Hoover believed that communism was a bigger threat to America than organized crime, and actually denied the existence of the Mafia (although I think this was more of a political stance than an actual belief). The main reason RFK had a special committee to investigate the Mob was because Hoover refused to go after them (and there was no love lost between Hoover and the Kennedys). The FBI did have it's own organized crime unit, but was kept on a short leash and was only allow to collect data, rather than seek arrests and prosecution.
posted by doctor_negative at 11:09 AM on August 27, 2013 [1 favorite]
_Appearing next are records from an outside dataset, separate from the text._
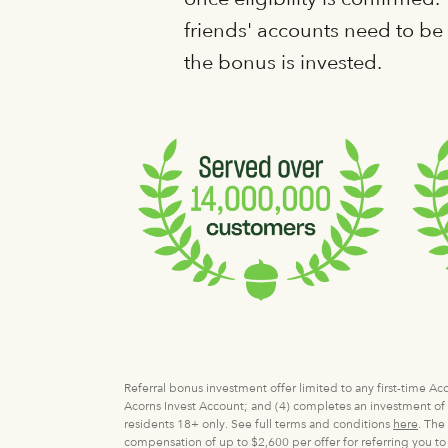
friends' accounts need to b
the bonus is invested.
Referral bonus investment offer limited to any first-time A
Acorns Invest Account; and (4) completes an investment of $
residents 18+ only. See full terms and conditions
here
. The
compensation of up to $2,600 per offer for referring you to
No matter how it was originally intended to be used, any intelligence agency will eventually be used primarily to generate intelligence that justifies increasing its budget.
posted by empath at 4:00 AM on August 28, 2013 [1 favorite]


Hoover then expanded this remit to constant and dedicated surveillance, including the routine bugging of hotel rooms.

My first thought upon reading this: I wonder if a recording/transcript exists from the Lorraine Motel on April 4, 1968.
posted by 1367 at 8:58 AM on August 28, 2013




And today you don't even need to be significant :
FBI interrogated man after comment about American “Police State” on Facebook
posted by jeffburdges at 1:54 PM on September 7, 2013


I suppose Hoover went after King because he envisioned the FBI suppressing internal decent, which they do even to this day by harassing activists, etc. There were however smarter elements within the federal government who realized that segregation represented a variety of opportunities for communists, so they supported the Civil Rights movement.

A factoid always worth mentioning whenever Hoover comes up : Hoover originally set the FBI after stolen cars, not because they matters, but because they usually turned up, meaning the FBI could artificially inflate it's record. Conversely, agencies like the ATF and DEA were presumably formed because the FBI refused to take on those difficult jobs.